(Stored items)
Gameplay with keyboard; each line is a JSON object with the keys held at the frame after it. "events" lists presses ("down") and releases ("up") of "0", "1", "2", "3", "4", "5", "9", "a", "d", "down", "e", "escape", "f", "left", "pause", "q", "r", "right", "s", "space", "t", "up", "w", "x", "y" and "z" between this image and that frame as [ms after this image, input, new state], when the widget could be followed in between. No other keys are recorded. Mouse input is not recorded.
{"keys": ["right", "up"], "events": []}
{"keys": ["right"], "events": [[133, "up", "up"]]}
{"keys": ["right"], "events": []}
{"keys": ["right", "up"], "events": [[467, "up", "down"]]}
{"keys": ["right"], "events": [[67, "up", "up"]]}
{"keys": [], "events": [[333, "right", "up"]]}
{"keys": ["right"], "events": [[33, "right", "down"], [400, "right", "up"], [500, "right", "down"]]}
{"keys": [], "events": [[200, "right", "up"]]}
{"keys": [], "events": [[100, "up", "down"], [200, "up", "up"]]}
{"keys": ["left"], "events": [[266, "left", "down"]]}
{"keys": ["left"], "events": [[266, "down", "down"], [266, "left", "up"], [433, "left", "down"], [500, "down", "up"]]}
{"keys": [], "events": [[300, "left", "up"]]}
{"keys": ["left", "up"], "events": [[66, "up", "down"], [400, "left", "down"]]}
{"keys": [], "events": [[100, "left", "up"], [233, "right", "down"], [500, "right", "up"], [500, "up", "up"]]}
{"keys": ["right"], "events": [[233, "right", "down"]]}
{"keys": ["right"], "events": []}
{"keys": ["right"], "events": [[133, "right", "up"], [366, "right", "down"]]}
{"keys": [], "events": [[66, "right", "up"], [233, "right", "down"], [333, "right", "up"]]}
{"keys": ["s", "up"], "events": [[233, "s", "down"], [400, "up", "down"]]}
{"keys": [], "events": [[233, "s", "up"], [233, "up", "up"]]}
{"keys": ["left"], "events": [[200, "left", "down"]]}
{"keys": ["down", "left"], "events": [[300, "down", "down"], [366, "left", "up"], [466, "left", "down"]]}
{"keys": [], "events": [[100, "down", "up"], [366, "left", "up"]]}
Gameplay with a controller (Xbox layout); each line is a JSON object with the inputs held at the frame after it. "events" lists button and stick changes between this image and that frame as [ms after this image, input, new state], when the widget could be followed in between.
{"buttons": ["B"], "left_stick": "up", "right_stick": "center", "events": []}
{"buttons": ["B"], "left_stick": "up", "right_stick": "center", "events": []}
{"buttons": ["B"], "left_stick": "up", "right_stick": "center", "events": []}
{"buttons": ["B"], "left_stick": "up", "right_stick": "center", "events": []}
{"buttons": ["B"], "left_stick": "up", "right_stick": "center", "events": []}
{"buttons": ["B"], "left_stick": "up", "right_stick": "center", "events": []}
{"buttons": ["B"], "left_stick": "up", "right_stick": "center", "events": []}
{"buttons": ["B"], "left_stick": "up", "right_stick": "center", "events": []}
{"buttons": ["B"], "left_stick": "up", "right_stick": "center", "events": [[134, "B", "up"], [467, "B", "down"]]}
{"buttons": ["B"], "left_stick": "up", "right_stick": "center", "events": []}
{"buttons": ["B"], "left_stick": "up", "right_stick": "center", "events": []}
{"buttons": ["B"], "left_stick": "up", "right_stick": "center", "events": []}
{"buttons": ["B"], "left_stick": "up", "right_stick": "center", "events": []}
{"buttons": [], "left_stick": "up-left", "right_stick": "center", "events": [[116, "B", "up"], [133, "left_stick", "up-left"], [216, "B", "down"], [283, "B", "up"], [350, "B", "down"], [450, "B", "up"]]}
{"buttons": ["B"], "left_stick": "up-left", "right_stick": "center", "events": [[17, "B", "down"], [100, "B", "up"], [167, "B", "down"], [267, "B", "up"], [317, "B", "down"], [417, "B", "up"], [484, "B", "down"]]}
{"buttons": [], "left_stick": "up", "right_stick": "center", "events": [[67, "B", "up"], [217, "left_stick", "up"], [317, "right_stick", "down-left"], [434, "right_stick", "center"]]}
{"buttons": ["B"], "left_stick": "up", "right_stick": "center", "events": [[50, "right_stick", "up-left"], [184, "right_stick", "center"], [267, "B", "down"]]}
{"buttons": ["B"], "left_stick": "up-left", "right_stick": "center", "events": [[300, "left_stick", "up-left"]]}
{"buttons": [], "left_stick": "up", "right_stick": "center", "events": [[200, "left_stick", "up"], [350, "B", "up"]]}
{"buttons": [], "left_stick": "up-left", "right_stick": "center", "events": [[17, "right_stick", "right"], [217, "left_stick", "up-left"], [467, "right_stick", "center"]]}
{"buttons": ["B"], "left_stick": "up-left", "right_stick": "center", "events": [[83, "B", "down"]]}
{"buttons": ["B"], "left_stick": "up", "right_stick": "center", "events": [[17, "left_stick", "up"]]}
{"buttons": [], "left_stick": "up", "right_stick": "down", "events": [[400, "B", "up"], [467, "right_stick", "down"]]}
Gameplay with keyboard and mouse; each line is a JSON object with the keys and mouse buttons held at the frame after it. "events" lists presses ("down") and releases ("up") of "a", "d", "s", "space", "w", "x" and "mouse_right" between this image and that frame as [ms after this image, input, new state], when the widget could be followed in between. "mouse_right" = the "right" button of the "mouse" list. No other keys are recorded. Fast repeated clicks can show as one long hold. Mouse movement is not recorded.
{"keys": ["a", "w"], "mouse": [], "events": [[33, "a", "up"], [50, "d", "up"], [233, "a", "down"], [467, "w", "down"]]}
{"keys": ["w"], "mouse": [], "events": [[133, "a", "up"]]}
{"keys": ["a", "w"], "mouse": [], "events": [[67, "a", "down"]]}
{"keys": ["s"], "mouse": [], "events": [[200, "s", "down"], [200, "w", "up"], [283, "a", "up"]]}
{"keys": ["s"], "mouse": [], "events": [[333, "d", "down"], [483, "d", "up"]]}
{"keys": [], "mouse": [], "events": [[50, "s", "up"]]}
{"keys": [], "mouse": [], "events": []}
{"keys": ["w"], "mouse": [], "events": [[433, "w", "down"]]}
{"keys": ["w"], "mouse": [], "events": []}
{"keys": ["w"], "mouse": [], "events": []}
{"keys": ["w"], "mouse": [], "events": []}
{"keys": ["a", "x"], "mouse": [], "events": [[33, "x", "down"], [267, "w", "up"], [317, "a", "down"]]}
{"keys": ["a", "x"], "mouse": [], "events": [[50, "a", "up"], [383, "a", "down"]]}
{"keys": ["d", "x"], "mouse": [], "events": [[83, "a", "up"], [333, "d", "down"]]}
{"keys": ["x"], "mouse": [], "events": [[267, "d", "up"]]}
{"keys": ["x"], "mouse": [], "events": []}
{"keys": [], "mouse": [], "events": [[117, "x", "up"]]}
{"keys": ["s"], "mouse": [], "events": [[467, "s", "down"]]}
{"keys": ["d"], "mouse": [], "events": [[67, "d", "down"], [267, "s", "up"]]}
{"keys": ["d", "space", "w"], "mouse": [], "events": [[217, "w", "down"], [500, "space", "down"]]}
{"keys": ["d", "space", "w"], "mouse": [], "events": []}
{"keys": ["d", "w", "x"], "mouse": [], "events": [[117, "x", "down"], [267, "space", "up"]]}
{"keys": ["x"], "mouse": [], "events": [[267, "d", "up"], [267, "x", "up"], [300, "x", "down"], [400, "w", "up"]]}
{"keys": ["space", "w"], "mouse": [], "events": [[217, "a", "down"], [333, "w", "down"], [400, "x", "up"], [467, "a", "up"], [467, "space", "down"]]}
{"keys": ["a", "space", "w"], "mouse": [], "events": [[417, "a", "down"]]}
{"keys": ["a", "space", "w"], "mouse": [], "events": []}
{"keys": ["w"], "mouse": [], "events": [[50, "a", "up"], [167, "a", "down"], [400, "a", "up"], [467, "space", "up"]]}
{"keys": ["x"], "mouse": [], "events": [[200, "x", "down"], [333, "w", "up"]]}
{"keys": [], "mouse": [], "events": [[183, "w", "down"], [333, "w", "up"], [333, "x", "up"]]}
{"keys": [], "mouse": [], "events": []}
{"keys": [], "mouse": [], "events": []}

Problem statement. Check the lines above and copy each one that includes "space".

Result for this exercise.
Gameplay with keyboard; each line is a JSON object with the keys held at the frame after it. "events" lists presses ("down") and releases ("up") of "0", "1", "2", "3", "4", "5", "9", "a", "d", "down", "e", "escape", "f", "left", "pause", "q", "r", "right", "s", "space", "t", "up", "w", "x", "y" and "z" between this image and that frame as [ms after this image, input, new state], when the widget could be followed in between. No other keys are recorded. Mouse input is not recorded.
Gameplay with keyboard and mouse; each line is a JSON object with the keys and mouse buttons held at the frame after it. "events" lists presses ("down") and releases ("up") of "a", "d", "s", "space", "w", "x" and "mouse_right" between this image and that frame as [ms after this image, input, new state], when the widget could be followed in between. "mouse_right" = the "right" button of the "mouse" list. No other keys are recorded. Fast repeated clicks can show as one long hold. Mouse movement is not recorded.
{"keys": ["d", "space", "w"], "mouse": [], "events": [[217, "w", "down"], [500, "space", "down"]]}
{"keys": ["d", "space", "w"], "mouse": [], "events": []}
{"keys": ["d", "w", "x"], "mouse": [], "events": [[117, "x", "down"], [267, "space", "up"]]}
{"keys": ["space", "w"], "mouse": [], "events": [[217, "a", "down"], [333, "w", "down"], [400, "x", "up"], [467, "a", "up"], [467, "space", "down"]]}
{"keys": ["a", "space", "w"], "mouse": [], "events": [[417, "a", "down"]]}
{"keys": ["a", "space", "w"], "mouse": [], "events": []}
{"keys": ["w"], "mouse": [], "events": [[50, "a", "up"], [167, "a", "down"], [400, "a", "up"], [467, "space", "up"]]}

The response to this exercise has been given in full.